*How to complete this task:*
Your task is to copy each line of the material that includes "name".

━━━━━ Data supplied

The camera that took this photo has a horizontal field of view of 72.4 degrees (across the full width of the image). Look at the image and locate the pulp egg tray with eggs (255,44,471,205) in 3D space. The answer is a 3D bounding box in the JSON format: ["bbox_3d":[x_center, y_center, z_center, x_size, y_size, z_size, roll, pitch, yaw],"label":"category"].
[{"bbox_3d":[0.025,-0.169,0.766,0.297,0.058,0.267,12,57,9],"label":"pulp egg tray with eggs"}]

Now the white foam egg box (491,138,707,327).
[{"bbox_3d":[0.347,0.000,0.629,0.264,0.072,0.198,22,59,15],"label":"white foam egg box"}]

━━━━━━━━━━
━━━━━ Data supplied

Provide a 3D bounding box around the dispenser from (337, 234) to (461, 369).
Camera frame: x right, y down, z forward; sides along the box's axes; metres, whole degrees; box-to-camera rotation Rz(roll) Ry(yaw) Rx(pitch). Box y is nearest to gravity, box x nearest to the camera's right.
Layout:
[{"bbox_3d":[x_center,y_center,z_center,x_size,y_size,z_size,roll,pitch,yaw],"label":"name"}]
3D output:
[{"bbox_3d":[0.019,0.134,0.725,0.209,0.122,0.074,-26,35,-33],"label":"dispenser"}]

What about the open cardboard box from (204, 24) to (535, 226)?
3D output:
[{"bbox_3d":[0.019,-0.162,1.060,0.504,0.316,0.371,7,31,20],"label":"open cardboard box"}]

━━━━━━━━━━
━━━━━ Data supplied

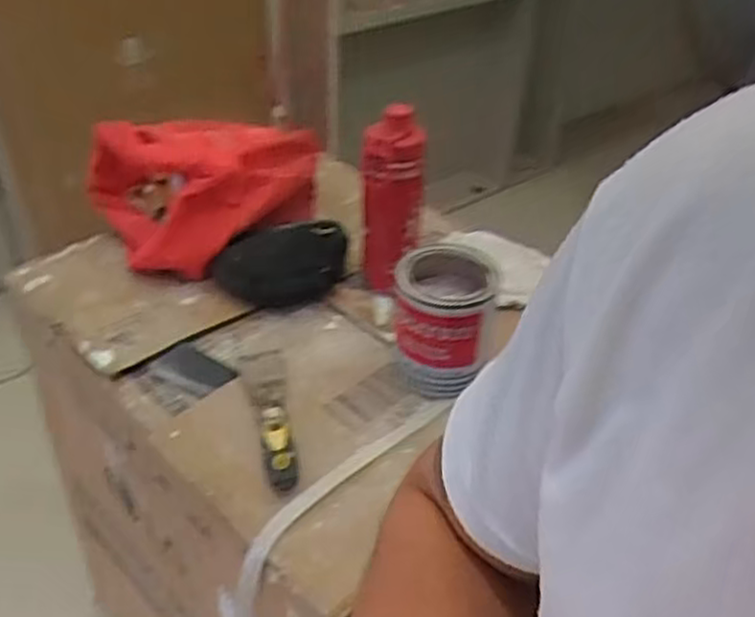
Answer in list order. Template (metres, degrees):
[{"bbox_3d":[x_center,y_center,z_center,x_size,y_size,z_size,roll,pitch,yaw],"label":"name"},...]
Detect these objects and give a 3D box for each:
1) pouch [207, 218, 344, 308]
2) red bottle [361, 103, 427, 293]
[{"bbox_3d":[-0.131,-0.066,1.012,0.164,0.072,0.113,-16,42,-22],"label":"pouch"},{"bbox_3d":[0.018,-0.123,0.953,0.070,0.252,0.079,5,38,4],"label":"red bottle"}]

━━━━━━━━━━

*Response to the task:*
[{"bbox_3d":[x_center,y_center,z_center,x_size,y_size,z_size,roll,pitch,yaw],"label":"name"}]
[{"bbox_3d":[x_center,y_center,z_center,x_size,y_size,z_size,roll,pitch,yaw],"label":"name"},...]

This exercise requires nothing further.